Date of Award

Fall 2015

Document Type


Degree Name

Doctor of Philosophy (PhD)


Political Science & Geography


Graduate Program in International Studies

Committee Director

Kurt T. Gaubatz

Committee Member

Jesse Richman

Committee Member

Peter Schulman


This dissertation aims to propose a general theory of disintegration. This subject is not treated directly by some theoretical accounts and mistreated by others. European integration theories are fashioned to explain the greater integration process while game-theoretic approaches to withdrawals and secessions, even if treating disintegration directly, fail to include critically responsible factors. This dissertation offers a constructive criticism of both accounts. Since neither turning integration theories symmetrically around nor direct, game-theoretic assessment of disintegration help to provide sufficient explanation, it is suggested that the problem of symmetrical reversal and rational conduct must be revised.

Disintegration fails to follow the rules suggested by symmetrical reversal of integration. Therefore, it requires independent theoretical account which would pay attention to new, unique factors. Many withdrawal and secession games include these factors but at the price of paralysis of conduct. This dissertation’s argument is that these new factors should be identified and described narratively in order to understand why this conduct becomes troublesome. It is suggested that the problem is located in uncertainty about payoffs’ value and nature.

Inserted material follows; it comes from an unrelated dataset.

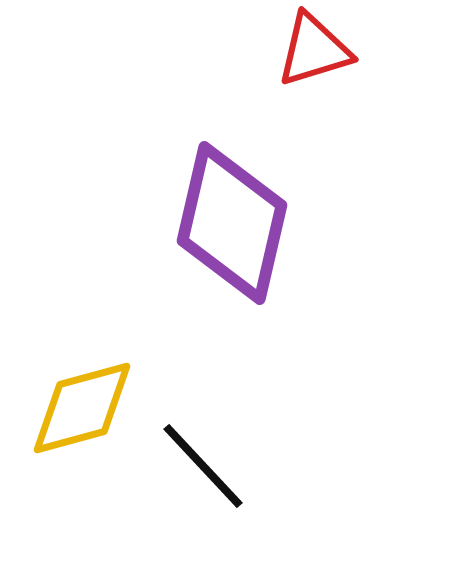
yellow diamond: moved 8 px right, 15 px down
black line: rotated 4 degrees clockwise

Since actors of disintegration game bargain over different issues rather than upon integration and since these issues often assume non-quantifiable values, disintegration becomes qualitatively different from integration, integration theories prove to be unfit, and game-theoretic accounts need more cautious application. Case studies introduced in three structures of analysis – states, intergovernmental organizations and the European Union – aim to test and confirm subsequent elements of the proposed theory. The constructive criticism of both integration theories and withdrawal/secession games aim to make the general theory of disintegration applicable to many different forms of political structure.

As a conclusion, this dissertation points out strengths of this new account on disintegration and encourages researchers to further extend its framework. The theory can help policymakers to understand negotiations better and to learn how to accommodate the risk. Academic researchers should be able to provide reliable analyses so that public opinion is not be shaped by the fear of the unknown and misinterpreted.